Stored records:
····················
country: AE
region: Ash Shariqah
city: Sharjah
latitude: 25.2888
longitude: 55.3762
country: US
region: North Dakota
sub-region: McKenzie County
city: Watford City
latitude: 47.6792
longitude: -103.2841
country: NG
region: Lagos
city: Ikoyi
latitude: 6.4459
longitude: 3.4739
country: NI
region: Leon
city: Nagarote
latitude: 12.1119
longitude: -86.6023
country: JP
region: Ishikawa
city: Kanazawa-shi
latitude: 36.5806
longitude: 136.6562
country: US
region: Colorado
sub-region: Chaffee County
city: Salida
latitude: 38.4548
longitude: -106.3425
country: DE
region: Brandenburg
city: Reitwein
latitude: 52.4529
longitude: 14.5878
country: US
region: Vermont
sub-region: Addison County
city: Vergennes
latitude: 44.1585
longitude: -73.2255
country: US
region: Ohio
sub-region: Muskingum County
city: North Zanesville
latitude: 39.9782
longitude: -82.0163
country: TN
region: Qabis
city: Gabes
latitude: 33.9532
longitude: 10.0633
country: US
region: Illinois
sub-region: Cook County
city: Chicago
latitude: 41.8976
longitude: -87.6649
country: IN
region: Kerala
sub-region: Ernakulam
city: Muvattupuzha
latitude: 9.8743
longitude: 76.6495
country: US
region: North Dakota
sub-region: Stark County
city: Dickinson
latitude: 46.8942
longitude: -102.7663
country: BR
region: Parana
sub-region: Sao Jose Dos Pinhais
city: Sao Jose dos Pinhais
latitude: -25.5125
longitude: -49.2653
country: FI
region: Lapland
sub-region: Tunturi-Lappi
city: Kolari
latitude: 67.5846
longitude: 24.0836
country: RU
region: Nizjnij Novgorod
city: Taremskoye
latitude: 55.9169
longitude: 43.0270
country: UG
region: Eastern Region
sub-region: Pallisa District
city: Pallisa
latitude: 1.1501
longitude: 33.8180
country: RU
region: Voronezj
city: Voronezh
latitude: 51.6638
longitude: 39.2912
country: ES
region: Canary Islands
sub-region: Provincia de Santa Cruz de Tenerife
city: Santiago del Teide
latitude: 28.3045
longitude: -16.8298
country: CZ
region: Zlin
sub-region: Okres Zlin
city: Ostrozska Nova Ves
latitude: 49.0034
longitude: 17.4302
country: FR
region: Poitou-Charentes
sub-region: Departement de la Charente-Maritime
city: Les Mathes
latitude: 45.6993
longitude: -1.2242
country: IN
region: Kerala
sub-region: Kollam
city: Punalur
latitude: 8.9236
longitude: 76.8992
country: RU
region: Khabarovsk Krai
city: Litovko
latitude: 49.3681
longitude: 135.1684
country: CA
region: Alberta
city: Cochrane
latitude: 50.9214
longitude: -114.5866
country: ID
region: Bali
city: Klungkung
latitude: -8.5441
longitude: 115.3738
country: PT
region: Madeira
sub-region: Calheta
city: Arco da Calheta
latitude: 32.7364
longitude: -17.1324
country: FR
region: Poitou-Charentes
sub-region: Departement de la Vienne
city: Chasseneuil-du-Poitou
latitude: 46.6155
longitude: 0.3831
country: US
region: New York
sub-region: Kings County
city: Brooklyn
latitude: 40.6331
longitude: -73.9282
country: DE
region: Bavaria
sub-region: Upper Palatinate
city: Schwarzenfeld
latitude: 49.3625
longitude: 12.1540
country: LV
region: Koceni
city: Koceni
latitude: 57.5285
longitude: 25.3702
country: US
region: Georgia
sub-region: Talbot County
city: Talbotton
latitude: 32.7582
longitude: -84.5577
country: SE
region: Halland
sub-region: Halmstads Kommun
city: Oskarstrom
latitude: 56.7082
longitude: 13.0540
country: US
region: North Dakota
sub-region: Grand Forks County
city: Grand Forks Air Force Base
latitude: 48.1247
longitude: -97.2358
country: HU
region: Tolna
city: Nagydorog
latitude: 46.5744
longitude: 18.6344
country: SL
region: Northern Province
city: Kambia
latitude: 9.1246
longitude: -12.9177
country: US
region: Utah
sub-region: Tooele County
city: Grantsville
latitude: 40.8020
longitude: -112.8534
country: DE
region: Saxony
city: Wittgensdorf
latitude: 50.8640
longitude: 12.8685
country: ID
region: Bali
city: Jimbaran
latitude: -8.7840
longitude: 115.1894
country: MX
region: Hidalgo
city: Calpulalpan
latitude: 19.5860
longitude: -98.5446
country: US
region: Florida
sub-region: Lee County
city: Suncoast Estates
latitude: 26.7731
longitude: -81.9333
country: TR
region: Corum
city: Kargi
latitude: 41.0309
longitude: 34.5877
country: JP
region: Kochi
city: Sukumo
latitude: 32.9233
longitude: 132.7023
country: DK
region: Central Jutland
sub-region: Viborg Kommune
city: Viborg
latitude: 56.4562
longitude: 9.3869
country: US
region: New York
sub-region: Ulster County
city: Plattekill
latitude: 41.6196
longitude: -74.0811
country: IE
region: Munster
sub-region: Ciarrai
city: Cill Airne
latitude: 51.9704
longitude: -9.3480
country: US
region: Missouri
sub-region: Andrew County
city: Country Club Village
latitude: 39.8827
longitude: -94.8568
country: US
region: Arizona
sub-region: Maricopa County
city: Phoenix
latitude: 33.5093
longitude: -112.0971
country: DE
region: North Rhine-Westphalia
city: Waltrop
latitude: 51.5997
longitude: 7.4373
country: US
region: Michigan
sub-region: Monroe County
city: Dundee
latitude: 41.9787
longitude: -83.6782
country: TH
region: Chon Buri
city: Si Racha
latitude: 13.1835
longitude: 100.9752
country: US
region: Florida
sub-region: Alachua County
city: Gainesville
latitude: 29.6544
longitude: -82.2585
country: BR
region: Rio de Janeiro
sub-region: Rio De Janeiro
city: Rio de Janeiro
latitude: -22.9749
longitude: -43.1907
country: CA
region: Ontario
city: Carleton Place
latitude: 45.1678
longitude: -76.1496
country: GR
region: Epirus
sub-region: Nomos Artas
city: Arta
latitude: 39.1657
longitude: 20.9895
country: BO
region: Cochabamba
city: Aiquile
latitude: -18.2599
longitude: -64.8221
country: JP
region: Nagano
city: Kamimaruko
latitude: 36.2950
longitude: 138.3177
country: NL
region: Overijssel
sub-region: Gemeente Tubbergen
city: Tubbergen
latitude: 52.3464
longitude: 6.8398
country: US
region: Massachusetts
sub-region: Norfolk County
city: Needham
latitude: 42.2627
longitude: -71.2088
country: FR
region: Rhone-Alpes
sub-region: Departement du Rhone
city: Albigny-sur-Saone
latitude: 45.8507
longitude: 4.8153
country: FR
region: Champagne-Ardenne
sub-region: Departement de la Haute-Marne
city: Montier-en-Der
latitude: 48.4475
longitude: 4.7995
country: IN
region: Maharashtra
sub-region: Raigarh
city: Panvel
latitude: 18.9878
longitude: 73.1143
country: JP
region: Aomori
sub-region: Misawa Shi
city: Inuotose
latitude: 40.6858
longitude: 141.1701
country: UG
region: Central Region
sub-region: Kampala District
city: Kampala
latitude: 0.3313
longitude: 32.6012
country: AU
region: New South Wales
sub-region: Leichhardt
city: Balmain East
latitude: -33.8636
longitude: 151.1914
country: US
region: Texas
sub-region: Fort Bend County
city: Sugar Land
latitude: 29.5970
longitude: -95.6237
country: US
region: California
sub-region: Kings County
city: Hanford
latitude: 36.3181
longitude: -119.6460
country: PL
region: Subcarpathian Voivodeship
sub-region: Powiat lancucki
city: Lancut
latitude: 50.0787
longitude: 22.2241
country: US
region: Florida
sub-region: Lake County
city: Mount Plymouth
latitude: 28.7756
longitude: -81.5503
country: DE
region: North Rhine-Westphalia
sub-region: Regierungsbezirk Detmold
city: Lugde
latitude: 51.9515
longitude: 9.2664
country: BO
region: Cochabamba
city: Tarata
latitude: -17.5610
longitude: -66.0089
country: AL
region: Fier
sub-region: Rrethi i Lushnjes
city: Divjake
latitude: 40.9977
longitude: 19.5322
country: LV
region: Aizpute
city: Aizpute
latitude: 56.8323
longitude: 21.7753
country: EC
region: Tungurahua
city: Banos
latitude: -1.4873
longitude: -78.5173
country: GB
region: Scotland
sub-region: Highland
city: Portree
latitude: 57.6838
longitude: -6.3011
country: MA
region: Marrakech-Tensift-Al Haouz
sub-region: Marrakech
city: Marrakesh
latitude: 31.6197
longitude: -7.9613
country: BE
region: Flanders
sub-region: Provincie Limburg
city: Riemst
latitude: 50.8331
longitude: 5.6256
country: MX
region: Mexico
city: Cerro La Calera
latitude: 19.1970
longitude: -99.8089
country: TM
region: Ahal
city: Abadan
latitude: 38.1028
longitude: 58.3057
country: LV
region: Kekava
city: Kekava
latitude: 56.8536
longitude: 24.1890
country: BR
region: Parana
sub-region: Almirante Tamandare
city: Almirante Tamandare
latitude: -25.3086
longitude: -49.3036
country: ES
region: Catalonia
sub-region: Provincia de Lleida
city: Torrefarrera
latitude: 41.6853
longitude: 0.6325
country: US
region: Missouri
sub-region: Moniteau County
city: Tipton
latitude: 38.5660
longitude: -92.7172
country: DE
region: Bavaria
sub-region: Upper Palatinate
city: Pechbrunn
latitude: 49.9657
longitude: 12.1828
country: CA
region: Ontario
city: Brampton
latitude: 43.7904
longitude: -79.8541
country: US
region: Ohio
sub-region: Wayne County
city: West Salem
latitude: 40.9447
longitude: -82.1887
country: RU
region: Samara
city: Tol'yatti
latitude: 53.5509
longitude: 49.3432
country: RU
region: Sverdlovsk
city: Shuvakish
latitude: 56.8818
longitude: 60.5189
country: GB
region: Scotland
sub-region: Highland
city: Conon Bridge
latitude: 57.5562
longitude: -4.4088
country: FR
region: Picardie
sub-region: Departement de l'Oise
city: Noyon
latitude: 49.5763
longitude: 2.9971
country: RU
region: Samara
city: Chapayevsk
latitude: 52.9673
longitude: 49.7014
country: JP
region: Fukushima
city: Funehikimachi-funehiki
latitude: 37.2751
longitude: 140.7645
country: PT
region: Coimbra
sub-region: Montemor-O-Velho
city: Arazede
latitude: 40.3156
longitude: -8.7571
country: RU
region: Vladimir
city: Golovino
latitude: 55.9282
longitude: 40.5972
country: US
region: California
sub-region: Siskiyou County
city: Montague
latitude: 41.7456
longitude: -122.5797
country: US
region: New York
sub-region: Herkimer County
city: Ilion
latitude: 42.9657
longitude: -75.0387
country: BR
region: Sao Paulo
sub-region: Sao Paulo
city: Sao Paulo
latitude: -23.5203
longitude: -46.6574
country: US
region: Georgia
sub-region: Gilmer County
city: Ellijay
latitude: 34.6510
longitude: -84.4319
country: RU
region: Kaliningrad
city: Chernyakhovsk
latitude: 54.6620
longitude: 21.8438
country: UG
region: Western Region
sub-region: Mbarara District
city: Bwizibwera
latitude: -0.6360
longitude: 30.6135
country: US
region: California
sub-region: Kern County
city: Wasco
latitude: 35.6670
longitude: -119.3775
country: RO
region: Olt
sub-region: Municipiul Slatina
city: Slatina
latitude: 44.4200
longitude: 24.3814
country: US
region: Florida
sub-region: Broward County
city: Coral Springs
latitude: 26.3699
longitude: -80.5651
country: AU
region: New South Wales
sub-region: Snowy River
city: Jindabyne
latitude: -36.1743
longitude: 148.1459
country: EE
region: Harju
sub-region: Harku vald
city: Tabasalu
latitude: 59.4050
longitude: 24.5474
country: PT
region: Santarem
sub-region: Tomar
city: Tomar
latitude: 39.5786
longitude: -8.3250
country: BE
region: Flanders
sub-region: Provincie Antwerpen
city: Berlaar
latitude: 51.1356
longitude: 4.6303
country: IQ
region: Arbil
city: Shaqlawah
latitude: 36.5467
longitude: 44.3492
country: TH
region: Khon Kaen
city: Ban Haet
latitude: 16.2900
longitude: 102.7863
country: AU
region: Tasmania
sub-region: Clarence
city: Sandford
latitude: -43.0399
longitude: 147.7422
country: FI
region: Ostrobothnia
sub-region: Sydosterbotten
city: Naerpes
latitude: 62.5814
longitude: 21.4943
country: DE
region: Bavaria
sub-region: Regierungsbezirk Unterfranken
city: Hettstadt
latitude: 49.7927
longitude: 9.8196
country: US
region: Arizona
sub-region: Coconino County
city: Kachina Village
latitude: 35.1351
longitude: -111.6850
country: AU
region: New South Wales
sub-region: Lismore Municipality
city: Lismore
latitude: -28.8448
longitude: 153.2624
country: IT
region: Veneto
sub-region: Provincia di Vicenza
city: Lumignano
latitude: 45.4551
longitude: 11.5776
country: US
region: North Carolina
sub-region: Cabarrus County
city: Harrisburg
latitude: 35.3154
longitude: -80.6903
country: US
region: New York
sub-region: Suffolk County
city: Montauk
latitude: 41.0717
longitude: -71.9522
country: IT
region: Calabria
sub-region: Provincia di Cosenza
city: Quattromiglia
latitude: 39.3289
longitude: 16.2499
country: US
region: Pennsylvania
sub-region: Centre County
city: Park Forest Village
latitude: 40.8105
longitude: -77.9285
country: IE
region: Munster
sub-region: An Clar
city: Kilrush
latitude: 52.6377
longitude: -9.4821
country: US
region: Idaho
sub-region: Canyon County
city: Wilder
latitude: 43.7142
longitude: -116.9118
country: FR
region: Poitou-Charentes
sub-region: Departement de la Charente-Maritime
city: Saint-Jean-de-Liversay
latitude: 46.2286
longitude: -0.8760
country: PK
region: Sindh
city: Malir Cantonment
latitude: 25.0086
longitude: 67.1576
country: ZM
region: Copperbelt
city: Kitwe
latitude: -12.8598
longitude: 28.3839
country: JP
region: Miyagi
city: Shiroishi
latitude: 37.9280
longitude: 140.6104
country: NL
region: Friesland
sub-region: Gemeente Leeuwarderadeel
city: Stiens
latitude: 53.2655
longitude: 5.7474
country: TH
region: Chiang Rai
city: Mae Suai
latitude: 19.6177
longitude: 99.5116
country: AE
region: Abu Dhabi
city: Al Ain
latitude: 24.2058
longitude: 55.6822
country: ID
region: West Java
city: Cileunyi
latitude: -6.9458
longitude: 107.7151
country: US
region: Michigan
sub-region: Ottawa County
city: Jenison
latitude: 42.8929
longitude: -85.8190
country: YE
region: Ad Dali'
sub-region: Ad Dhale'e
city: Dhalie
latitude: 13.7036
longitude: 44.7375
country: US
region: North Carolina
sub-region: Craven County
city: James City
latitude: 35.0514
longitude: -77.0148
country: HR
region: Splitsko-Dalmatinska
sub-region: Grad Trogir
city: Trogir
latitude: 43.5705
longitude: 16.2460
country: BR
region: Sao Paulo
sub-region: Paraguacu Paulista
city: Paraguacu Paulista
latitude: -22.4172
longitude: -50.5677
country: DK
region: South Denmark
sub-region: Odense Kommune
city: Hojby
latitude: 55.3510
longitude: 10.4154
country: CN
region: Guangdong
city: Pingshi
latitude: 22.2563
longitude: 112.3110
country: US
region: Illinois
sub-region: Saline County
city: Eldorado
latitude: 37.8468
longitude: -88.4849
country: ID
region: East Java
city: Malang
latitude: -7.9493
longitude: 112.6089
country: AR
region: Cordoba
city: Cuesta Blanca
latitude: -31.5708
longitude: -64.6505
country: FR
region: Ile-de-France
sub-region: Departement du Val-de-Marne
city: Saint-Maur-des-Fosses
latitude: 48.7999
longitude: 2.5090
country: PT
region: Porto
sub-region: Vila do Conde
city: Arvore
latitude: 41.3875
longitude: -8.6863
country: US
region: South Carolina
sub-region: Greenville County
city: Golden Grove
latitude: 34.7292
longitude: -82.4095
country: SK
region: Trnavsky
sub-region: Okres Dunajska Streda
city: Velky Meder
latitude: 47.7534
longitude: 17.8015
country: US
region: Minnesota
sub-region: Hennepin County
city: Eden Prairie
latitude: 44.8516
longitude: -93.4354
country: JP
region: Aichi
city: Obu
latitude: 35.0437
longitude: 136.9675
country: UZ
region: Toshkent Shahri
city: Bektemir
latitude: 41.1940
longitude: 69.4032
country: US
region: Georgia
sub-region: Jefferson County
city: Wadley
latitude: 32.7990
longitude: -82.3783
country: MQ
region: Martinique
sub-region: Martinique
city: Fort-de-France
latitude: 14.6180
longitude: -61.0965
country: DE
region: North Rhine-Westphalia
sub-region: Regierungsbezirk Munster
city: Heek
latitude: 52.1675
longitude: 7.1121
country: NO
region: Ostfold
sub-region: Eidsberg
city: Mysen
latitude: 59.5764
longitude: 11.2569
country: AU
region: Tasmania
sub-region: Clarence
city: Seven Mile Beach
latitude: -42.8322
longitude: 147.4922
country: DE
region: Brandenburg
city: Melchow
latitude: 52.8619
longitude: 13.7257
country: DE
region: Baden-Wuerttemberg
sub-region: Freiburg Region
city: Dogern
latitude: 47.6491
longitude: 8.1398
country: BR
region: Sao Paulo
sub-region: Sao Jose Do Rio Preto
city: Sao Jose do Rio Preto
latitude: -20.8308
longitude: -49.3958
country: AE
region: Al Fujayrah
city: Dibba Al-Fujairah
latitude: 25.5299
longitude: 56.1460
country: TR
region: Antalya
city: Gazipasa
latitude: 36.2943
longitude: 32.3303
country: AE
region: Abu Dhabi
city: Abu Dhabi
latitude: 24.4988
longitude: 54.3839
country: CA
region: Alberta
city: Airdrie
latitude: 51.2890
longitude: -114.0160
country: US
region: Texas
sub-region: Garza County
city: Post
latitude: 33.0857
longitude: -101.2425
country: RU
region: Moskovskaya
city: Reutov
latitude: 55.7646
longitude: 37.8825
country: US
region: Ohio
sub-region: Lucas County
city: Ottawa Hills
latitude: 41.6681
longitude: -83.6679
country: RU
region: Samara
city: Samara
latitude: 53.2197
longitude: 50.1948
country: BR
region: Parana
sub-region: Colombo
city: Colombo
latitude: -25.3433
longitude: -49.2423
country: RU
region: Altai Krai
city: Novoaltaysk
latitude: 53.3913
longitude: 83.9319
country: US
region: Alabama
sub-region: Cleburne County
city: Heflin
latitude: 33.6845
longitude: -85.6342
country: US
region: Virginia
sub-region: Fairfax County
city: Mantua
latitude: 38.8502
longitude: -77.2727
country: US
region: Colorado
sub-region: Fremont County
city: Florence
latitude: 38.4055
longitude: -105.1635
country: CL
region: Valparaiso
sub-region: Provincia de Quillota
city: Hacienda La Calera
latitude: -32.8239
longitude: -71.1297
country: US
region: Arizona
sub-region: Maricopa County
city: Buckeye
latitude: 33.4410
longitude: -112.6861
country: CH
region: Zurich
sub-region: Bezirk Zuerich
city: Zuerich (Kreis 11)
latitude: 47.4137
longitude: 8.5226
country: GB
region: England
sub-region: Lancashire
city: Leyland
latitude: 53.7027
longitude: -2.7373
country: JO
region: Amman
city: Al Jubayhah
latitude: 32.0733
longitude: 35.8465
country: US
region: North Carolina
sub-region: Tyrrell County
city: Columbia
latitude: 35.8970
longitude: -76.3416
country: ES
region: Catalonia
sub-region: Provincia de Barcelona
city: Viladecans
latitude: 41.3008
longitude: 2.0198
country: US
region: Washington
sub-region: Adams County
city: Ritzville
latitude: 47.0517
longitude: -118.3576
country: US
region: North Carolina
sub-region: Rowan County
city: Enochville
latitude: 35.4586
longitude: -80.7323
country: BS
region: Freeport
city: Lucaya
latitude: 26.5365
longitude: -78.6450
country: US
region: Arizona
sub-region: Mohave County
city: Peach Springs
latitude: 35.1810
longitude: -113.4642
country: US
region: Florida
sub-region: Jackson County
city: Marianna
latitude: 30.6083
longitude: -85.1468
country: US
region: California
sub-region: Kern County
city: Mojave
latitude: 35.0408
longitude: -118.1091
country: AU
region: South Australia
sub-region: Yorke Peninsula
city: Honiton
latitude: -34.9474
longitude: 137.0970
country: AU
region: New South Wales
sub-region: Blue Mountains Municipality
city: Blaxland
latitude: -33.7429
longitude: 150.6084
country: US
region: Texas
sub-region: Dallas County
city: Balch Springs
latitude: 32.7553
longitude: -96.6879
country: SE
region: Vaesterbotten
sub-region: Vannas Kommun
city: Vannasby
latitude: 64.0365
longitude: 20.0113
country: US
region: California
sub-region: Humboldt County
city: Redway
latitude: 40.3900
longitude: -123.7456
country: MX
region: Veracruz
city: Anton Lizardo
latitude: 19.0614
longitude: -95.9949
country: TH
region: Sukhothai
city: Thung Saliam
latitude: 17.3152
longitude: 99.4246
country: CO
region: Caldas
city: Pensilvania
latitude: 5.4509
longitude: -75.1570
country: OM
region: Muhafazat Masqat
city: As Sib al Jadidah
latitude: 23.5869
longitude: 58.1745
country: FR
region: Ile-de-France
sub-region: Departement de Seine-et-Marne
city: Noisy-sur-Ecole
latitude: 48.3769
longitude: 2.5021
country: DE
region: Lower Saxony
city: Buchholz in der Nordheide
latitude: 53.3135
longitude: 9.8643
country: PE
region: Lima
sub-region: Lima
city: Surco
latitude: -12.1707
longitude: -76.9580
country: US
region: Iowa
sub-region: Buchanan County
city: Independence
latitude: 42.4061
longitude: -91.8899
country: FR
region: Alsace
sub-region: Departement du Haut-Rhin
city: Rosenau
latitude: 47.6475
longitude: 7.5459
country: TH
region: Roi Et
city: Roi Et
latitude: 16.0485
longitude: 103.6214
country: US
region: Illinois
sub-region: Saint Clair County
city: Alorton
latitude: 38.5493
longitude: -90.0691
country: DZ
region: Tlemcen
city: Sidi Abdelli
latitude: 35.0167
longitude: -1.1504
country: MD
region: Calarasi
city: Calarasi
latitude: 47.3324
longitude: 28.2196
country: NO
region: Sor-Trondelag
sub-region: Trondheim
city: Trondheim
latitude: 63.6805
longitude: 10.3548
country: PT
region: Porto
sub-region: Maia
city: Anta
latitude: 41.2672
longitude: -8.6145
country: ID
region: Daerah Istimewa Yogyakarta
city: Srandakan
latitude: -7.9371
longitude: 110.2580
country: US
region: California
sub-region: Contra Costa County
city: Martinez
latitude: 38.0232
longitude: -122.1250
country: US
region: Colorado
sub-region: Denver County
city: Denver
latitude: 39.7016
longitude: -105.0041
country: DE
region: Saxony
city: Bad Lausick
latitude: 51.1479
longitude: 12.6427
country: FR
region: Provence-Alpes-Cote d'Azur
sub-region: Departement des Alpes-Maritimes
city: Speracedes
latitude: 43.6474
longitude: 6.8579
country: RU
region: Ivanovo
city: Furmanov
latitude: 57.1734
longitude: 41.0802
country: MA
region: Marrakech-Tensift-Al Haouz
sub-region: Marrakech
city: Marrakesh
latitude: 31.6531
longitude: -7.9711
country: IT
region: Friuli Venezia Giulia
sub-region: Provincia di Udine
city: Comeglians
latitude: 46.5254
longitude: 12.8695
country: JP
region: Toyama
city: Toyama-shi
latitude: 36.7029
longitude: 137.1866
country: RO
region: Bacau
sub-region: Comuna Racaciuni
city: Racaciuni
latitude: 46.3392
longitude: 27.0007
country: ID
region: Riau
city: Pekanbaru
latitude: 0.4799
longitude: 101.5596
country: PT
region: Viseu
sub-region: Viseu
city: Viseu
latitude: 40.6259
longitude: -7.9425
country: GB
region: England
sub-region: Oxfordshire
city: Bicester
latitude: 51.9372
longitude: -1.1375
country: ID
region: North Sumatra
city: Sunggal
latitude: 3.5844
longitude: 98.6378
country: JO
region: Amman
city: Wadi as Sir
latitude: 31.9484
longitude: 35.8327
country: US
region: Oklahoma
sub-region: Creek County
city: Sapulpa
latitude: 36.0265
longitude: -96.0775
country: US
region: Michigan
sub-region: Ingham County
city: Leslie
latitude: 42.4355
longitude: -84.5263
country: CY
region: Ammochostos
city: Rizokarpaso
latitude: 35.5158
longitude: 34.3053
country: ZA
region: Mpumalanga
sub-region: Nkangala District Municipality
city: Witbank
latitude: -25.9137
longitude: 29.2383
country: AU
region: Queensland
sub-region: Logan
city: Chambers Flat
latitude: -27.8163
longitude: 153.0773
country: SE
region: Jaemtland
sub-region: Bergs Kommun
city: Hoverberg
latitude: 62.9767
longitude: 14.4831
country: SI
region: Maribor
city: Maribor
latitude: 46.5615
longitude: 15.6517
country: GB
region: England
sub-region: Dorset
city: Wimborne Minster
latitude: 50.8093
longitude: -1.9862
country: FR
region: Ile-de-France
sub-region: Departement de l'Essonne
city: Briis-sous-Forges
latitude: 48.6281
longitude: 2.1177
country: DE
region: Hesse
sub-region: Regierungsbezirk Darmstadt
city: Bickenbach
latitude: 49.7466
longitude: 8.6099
····················
Job
Quote the material above word for word, from the line with "longitude: -114.5866" up to and including the line with "city: Country Club Village".

Response for this exercise
longitude: -114.5866
country: ID
region: Bali
city: Klungkung
latitude: -8.5441
longitude: 115.3738
country: PT
region: Madeira
sub-region: Calheta
city: Arco da Calheta
latitude: 32.7364
longitude: -17.1324
country: FR
region: Poitou-Charentes
sub-region: Departement de la Vienne
city: Chasseneuil-du-Poitou
latitude: 46.6155
longitude: 0.3831
country: US
region: New York
sub-region: Kings County
city: Brooklyn
latitude: 40.6331
longitude: -73.9282
country: DE
region: Bavaria
sub-region: Upper Palatinate
city: Schwarzenfeld
latitude: 49.3625
longitude: 12.1540
country: LV
region: Koceni
city: Koceni
latitude: 57.5285
longitude: 25.3702
country: US
region: Georgia
sub-region: Talbot County
city: Talbotton
latitude: 32.7582
longitude: -84.5577
country: SE
region: Halland
sub-region: Halmstads Kommun
city: Oskarstrom
latitude: 56.7082
longitude: 13.0540
country: US
region: North Dakota
sub-region: Grand Forks County
city: Grand Forks Air Force Base
latitude: 48.1247
longitude: -97.2358
country: HU
region: Tolna
city: Nagydorog
latitude: 46.5744
longitude: 18.6344
country: SL
region: Northern Province
city: Kambia
latitude: 9.1246
longitude: -12.9177
country: US
region: Utah
sub-region: Tooele County
city: Grantsville
latitude: 40.8020
longitude: -112.8534
country: DE
region: Saxony
city: Wittgensdorf
latitude: 50.8640
longitude: 12.8685
country: ID
region: Bali
city: Jimbaran
latitude: -8.7840
longitude: 115.1894
country: MX
region: Hidalgo
city: Calpulalpan
latitude: 19.5860
longitude: -98.5446
country: US
region: Florida
sub-region: Lee County
city: Suncoast Estates
latitude: 26.7731
longitude: -81.9333
country: TR
region: Corum
city: Kargi
latitude: 41.0309
longitude: 34.5877
country: JP
region: Kochi
city: Sukumo
latitude: 32.9233
longitude: 132.7023
country: DK
region: Central Jutland
sub-region: Viborg Kommune
city: Viborg
latitude: 56.4562
longitude: 9.3869
country: US
region: New York
sub-region: Ulster County
city: Plattekill
latitude: 41.6196
longitude: -74.0811
country: IE
region: Munster
sub-region: Ciarrai
city: Cill Airne
latitude: 51.9704
longitude: -9.3480
country: US
region: Missouri
sub-region: Andrew County
city: Country Club Village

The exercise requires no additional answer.